START Records for processing
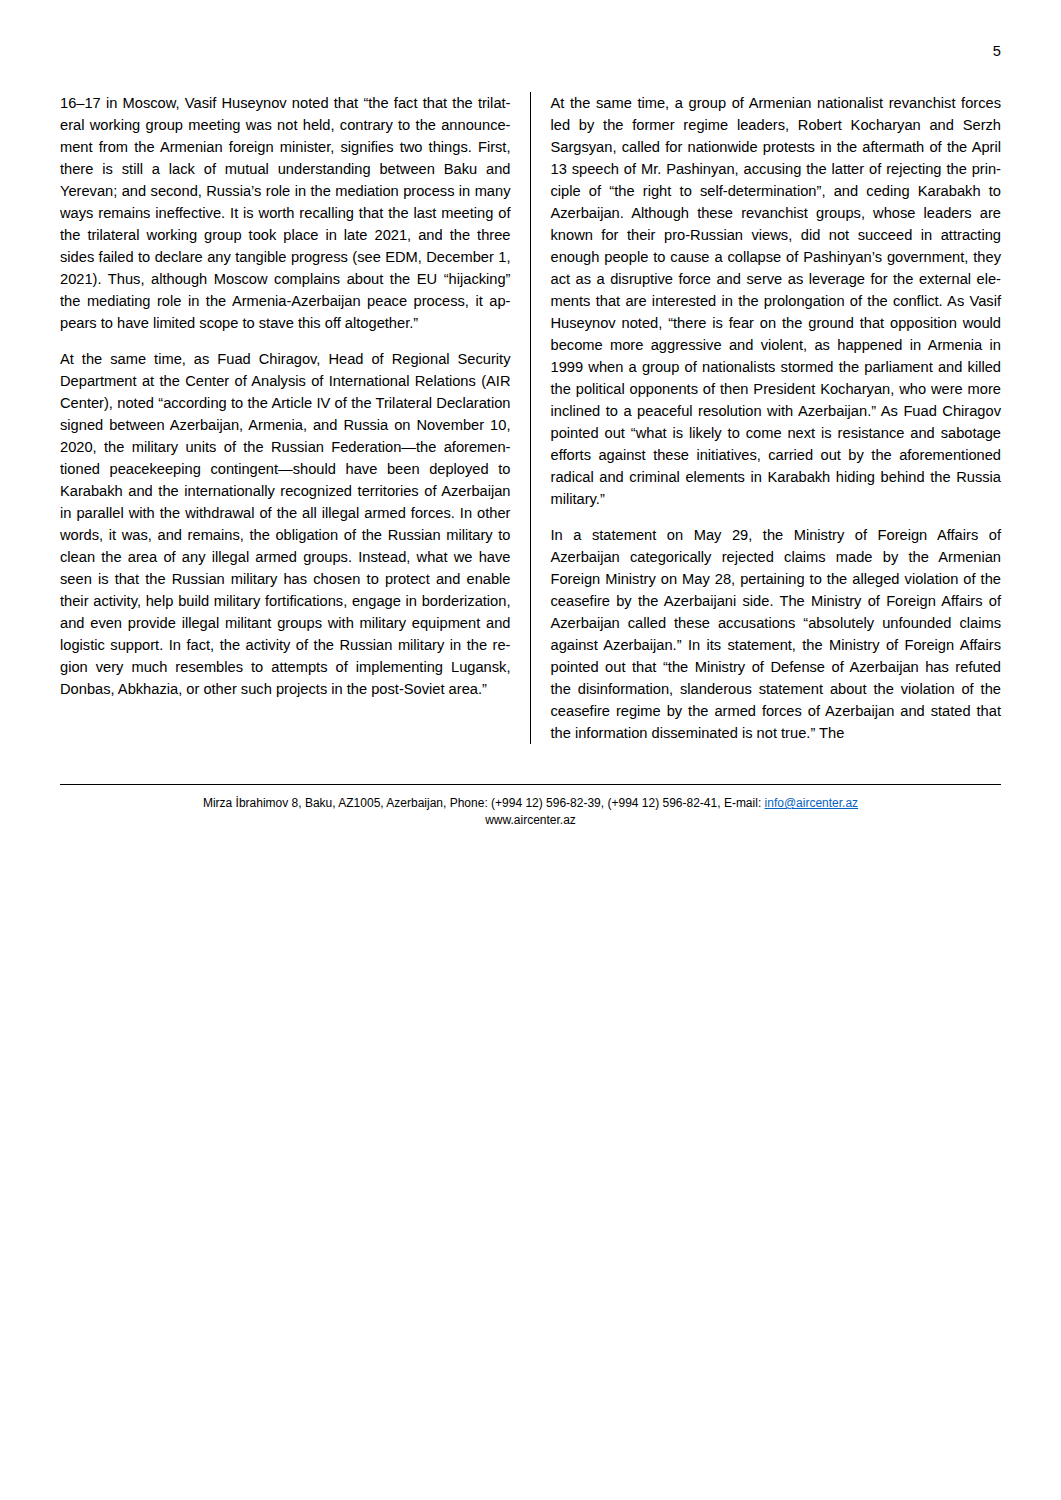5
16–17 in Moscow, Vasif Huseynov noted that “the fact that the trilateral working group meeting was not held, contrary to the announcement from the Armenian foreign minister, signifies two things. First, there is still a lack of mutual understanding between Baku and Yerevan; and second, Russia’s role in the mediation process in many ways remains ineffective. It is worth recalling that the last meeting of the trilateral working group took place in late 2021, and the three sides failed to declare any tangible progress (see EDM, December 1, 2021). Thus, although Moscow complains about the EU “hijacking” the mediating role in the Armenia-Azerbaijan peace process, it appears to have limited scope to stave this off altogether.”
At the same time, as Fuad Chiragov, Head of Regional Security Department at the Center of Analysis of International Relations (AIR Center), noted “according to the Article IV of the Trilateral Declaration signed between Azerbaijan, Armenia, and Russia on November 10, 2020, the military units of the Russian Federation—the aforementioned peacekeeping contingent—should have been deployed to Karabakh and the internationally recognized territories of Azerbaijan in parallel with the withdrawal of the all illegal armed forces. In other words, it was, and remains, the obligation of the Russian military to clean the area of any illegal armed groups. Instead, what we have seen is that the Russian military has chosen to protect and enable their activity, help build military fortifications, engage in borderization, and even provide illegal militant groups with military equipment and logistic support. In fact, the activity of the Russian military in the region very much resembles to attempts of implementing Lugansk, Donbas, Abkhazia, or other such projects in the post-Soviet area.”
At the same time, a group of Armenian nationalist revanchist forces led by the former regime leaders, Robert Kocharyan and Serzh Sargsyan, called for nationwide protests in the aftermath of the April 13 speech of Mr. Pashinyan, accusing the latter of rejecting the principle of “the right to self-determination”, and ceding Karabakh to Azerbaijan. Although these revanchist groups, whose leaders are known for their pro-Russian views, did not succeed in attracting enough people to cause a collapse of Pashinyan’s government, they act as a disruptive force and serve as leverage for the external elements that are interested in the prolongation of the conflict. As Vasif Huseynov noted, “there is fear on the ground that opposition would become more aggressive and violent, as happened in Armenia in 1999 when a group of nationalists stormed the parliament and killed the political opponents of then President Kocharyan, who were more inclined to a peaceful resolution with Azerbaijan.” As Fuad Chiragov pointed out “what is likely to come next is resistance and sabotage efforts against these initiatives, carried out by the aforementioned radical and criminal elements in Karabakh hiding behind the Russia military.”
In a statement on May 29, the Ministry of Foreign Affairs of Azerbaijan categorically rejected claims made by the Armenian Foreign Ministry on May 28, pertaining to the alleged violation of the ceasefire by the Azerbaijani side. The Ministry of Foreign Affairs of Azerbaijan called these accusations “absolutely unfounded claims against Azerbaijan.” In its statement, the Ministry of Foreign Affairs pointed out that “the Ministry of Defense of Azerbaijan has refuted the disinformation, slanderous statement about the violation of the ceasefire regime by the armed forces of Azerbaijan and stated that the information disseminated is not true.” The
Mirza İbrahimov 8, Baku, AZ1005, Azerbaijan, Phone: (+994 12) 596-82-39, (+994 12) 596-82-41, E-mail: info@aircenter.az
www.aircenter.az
END Records for processing
_What is required_. An exact copy of the listing is required, with every image removed.

_Completed task_.
5
16–17 in Moscow, Vasif Huseynov noted that “the fact that the trilateral working group meeting was not held, contrary to the announcement from the Armenian foreign minister, signifies two things. First, there is still a lack of mutual understanding between Baku and Yerevan; and second, Russia’s role in the mediation process in many ways remains ineffective. It is worth recalling that the last meeting of the trilateral working group took place in late 2021, and the three sides failed to declare any tangible progress (see EDM, December 1, 2021). Thus, although Moscow complains about the EU “hijacking” the mediating role in the Armenia-Azerbaijan peace process, it appears to have limited scope to stave this off altogether.”
At the same time, as Fuad Chiragov, Head of Regional Security Department at the Center of Analysis of International Relations (AIR Center), noted “according to the Article IV of the Trilateral Declaration signed between Azerbaijan, Armenia, and Russia on November 10, 2020, the military units of the Russian Federation—the aforementioned peacekeeping contingent—should have been deployed to Karabakh and the internationally recognized territories of Azerbaijan in parallel with the withdrawal of the all illegal armed forces. In other words, it was, and remains, the obligation of the Russian military to clean the area of any illegal armed groups. Instead, what we have seen is that the Russian military has chosen to protect and enable their activity, help build military fortifications, engage in borderization, and even provide illegal militant groups with military equipment and logistic support. In fact, the activity of the Russian military in the region very much resembles to attempts of implementing Lugansk, Donbas, Abkhazia, or other such projects in the post-Soviet area.”
At the same time, a group of Armenian nationalist revanchist forces led by the former regime leaders, Robert Kocharyan and Serzh Sargsyan, called for nationwide protests in the aftermath of the April 13 speech of Mr. Pashinyan, accusing the latter of rejecting the principle of “the right to self-determination”, and ceding Karabakh to Azerbaijan. Although these revanchist groups, whose leaders are known for their pro-Russian views, did not succeed in attracting enough people to cause a collapse of Pashinyan’s government, they act as a disruptive force and serve as leverage for the external elements that are interested in the prolongation of the conflict. As Vasif Huseynov noted, “there is fear on the ground that opposition would become more aggressive and violent, as happened in Armenia in 1999 when a group of nationalists stormed the parliament and killed the political opponents of then President Kocharyan, who were more inclined to a peaceful resolution with Azerbaijan.” As Fuad Chiragov pointed out “what is likely to come next is resistance and sabotage efforts against these initiatives, carried out by the aforementioned radical and criminal elements in Karabakh hiding behind the Russia military.”
In a statement on May 29, the Ministry of Foreign Affairs of Azerbaijan categorically rejected claims made by the Armenian Foreign Ministry on May 28, pertaining to the alleged violation of the ceasefire by the Azerbaijani side. The Ministry of Foreign Affairs of Azerbaijan called these accusations “absolutely unfounded claims against Azerbaijan.” In its statement, the Ministry of Foreign Affairs pointed out that “the Ministry of Defense of Azerbaijan has refuted the disinformation, slanderous statement about the violation of the ceasefire regime by the armed forces of Azerbaijan and stated that the information disseminated is not true.” The
Mirza İbrahimov 8, Baku, AZ1005, Azerbaijan, Phone: (+994 12) 596-82-39, (+994 12) 596-82-41, E-mail: info@aircenter.az
www.aircenter.az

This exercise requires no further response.